## THE PROBLEM
The whole listing below must be repeated exactly.
[AVAILABLE RECORDS — start]
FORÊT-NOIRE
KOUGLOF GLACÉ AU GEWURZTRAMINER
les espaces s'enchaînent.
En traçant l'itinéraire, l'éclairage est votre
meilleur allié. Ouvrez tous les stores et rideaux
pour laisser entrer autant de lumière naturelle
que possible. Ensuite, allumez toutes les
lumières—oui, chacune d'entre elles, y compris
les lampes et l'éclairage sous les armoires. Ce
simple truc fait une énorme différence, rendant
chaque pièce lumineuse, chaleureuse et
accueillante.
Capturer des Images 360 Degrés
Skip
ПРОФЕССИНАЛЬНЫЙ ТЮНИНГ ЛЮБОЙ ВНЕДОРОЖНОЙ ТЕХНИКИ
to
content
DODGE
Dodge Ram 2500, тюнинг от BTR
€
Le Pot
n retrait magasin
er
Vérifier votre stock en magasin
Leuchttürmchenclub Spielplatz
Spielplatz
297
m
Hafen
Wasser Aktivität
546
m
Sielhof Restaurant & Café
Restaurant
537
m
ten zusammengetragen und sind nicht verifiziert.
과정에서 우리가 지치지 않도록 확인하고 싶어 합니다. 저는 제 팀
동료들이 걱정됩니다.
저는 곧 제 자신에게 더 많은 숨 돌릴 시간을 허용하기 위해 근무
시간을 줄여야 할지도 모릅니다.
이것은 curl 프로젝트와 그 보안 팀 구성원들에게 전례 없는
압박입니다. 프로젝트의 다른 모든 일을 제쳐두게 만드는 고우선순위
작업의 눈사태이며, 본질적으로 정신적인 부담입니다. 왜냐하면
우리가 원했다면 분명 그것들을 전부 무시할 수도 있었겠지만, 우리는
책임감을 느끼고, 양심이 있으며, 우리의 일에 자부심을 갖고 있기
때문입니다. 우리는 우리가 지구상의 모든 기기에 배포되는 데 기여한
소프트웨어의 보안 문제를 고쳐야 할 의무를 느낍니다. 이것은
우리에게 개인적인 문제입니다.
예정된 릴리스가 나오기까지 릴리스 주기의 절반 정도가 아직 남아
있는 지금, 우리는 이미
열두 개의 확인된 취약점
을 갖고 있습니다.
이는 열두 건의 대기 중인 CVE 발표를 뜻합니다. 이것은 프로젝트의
[AVAILABLE RECORDS — finish]
## EXERCISE ANSWER
FORÊT-NOIRE
KOUGLOF GLACÉ AU GEWURZTRAMINER
les espaces s'enchaînent.
En traçant l'itinéraire, l'éclairage est votre
meilleur allié. Ouvrez tous les stores et rideaux
pour laisser entrer autant de lumière naturelle
que possible. Ensuite, allumez toutes les
lumières—oui, chacune d'entre elles, y compris
les lampes et l'éclairage sous les armoires. Ce
simple truc fait une énorme différence, rendant
chaque pièce lumineuse, chaleureuse et
accueillante.
Capturer des Images 360 Degrés
Skip
ПРОФЕССИНАЛЬНЫЙ ТЮНИНГ ЛЮБОЙ ВНЕДОРОЖНОЙ ТЕХНИКИ
to
content
DODGE
Dodge Ram 2500, тюнинг от BTR
€
Le Pot
n retrait magasin
er
Vérifier votre stock en magasin
Leuchttürmchenclub Spielplatz
Spielplatz
297
m
Hafen
Wasser Aktivität
546
m
Sielhof Restaurant & Café
Restaurant
537
m
ten zusammengetragen und sind nicht verifiziert.
과정에서 우리가 지치지 않도록 확인하고 싶어 합니다. 저는 제 팀
동료들이 걱정됩니다.
저는 곧 제 자신에게 더 많은 숨 돌릴 시간을 허용하기 위해 근무
시간을 줄여야 할지도 모릅니다.
이것은 curl 프로젝트와 그 보안 팀 구성원들에게 전례 없는
압박입니다. 프로젝트의 다른 모든 일을 제쳐두게 만드는 고우선순위
작업의 눈사태이며, 본질적으로 정신적인 부담입니다. 왜냐하면
우리가 원했다면 분명 그것들을 전부 무시할 수도 있었겠지만, 우리는
책임감을 느끼고, 양심이 있으며, 우리의 일에 자부심을 갖고 있기
때문입니다. 우리는 우리가 지구상의 모든 기기에 배포되는 데 기여한
소프트웨어의 보안 문제를 고쳐야 할 의무를 느낍니다. 이것은
우리에게 개인적인 문제입니다.
예정된 릴리스가 나오기까지 릴리스 주기의 절반 정도가 아직 남아
있는 지금, 우리는 이미
열두 개의 확인된 취약점
을 갖고 있습니다.
이는 열두 건의 대기 중인 CVE 발표를 뜻합니다. 이것은 프로젝트의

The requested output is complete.